Text for analysis:
===

I am assembling 454 reads with newbler. It is installed on distant computer, so I can use just text mode. The assembly is done, but I dont know how to visualise the results - I would like to see all mapped reads. What programs should I use for visualisation? Or how to export alignment in text mode in format, that can other programs use?
According to the version of newbler you are using:
newbler --version
I would search for the appropriate version of the software manual (here is version 2.3). You can also request Roche for a new version of the software and the manual is included in the package. You will see that some of the output files contain information on the mapped and unmapped reads, on the coverage, ...
The .ace final file will contain all the assembly information, and this can be viewed with HawkEye or EagleView, for instance.
Thank you for advice that .ace contains alignment information. I have opened this in Geneious and it worked perfectly for me, thats why I ticked you as an answer. Thanks everyone for suggestions and advice!
As of Newbler 2.6, they support .bam output. I don't have the command line flag off hand, but it is a tick on gsMapper's output.
After your run, you'll end up with 454Contigs.bam. This file can be manipulated by all kinds of command line tools.
For visualization, I use IGV from Broad Institute on my local machine.. Comes with most of what you'll want out of the box. Supports extra tracks, and is all around whizbang.

===

Task item A: In the discussion about visualizing newbler assemblies, which file is said to contain all the assembly information?
Task item B: Please carry on the discussion about visualizing newbler assemblies from the point where it ends.
The records are not needed for this work.

Dataset entries:
===

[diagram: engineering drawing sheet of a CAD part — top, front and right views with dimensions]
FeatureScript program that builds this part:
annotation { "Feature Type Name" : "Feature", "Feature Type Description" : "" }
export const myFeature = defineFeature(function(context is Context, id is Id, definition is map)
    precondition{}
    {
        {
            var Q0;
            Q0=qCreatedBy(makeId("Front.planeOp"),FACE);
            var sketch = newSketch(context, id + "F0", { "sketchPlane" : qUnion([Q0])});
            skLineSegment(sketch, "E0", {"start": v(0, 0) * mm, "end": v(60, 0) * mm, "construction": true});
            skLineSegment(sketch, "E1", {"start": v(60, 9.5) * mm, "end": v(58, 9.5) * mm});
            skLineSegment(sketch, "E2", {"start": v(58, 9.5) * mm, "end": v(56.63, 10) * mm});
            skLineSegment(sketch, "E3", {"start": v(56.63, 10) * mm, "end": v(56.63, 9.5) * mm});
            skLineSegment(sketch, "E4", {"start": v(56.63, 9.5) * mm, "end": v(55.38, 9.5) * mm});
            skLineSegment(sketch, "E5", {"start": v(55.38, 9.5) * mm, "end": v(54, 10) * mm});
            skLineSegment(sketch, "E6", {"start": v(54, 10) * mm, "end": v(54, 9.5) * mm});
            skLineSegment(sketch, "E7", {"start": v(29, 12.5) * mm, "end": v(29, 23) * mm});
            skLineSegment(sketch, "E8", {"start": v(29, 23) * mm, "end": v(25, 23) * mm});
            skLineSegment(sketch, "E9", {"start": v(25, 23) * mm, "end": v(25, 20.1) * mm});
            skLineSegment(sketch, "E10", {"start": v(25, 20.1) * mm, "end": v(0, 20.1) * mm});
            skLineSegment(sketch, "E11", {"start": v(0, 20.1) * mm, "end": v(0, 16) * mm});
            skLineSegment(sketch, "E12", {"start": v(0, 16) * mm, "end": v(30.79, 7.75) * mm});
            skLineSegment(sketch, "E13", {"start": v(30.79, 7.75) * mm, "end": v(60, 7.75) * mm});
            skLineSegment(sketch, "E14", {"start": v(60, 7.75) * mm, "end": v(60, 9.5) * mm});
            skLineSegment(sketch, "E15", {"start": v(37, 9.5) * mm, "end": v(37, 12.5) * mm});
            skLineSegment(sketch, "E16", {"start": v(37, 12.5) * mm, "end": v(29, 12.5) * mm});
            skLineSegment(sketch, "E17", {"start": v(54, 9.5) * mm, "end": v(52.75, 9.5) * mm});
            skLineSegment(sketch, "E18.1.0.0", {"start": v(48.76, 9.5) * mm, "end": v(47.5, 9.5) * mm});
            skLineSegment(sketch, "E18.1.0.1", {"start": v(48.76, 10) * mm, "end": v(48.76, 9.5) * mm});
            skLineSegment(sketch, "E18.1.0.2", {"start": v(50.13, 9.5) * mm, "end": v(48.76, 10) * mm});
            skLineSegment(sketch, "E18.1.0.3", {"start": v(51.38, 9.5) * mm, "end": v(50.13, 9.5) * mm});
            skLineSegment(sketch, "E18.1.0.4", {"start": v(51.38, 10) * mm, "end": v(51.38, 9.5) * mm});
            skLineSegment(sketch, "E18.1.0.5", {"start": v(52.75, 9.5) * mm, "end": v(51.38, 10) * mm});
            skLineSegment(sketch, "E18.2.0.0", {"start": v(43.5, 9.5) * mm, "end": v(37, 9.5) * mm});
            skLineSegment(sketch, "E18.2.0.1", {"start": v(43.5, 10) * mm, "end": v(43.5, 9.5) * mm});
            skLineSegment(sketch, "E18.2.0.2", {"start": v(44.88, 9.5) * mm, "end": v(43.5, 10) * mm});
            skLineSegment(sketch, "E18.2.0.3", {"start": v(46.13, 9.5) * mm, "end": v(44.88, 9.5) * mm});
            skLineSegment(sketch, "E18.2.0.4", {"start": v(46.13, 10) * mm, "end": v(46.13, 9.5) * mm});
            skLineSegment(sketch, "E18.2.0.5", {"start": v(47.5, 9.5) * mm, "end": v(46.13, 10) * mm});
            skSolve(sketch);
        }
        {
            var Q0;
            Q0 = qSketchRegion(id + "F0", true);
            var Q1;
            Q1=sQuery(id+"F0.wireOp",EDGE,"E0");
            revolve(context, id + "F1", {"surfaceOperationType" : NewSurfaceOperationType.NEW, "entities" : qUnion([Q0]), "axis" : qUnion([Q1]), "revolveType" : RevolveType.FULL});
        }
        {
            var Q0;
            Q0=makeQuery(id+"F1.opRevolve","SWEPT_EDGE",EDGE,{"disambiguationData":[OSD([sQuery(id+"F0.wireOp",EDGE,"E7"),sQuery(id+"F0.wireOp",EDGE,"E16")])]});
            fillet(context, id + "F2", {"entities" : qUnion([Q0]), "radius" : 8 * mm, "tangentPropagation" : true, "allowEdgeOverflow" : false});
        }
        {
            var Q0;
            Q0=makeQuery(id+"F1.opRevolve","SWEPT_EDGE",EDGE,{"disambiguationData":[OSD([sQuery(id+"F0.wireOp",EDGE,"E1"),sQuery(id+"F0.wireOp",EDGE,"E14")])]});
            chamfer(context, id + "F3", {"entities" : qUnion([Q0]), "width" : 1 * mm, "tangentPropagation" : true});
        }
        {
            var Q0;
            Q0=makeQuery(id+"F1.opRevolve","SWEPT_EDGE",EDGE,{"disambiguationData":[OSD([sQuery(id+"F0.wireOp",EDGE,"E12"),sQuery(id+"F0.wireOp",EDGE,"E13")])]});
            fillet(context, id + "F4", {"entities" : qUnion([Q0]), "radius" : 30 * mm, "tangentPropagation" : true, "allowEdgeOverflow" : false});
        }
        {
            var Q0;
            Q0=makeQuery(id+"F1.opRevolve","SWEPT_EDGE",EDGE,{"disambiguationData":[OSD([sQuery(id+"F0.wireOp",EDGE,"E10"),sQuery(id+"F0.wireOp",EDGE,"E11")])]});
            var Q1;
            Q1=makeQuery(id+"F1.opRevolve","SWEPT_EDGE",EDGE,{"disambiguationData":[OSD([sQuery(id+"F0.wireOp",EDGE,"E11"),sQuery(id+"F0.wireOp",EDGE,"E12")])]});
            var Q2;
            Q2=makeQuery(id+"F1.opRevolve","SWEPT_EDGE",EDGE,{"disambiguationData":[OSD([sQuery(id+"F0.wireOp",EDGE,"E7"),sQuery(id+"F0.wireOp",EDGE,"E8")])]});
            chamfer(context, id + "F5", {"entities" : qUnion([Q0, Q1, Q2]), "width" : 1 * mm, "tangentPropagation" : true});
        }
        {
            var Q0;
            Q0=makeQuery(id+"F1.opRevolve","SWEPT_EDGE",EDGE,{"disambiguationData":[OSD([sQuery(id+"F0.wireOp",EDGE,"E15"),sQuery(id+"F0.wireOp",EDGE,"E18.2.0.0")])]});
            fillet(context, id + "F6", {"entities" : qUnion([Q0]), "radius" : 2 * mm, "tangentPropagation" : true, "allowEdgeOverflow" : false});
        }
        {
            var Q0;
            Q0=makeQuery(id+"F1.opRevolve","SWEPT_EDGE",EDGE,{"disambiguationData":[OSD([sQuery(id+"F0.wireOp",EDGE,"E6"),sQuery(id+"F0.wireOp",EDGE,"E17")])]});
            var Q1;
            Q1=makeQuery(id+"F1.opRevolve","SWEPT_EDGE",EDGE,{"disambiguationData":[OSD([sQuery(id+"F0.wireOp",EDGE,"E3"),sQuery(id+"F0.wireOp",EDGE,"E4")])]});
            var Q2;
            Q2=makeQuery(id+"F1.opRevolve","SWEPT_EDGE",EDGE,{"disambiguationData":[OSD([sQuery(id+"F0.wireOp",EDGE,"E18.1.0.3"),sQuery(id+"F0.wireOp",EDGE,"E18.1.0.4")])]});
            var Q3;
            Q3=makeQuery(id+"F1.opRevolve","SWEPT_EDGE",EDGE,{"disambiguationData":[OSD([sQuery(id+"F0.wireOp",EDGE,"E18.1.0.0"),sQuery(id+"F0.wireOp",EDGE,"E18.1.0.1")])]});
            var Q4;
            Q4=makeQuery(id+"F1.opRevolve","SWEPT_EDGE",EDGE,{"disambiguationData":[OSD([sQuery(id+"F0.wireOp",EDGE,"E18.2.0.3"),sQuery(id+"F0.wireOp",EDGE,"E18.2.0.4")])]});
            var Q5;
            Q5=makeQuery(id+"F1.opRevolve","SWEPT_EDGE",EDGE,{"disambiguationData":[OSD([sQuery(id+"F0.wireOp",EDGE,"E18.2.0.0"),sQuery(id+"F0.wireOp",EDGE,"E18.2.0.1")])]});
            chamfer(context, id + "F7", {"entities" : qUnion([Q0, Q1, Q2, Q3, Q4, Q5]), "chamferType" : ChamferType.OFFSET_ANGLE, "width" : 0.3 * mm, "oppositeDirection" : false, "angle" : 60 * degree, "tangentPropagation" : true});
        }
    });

===

Response box A: The .ace final file.

Response box B:
For other stats, I use a combination of bedtools/samtools and R. I primarily do exon capture, so its very region of interest.
Last time I used it, the Roche software didn't provide a .bam output, but it did provide .ace output. Either way, it wouldn't be a tick in gsMapper here (no graphical interface available) but an option in newbler (don't remember which by heart).
If you can't get a graphical display at all (no X-forwarding, no ability to download the files for local viewing, etc), one option is to use "samtools tview." It's really not a nice way to look at the data, but it's a possible fallback option if you can't use a better solution.
Thank you for advice that .ace contains alignment information. I have opened this in Geneious and it worked perfectly for me, thats why I ticked you as an answer. Thanks everyone for suggestions and advice!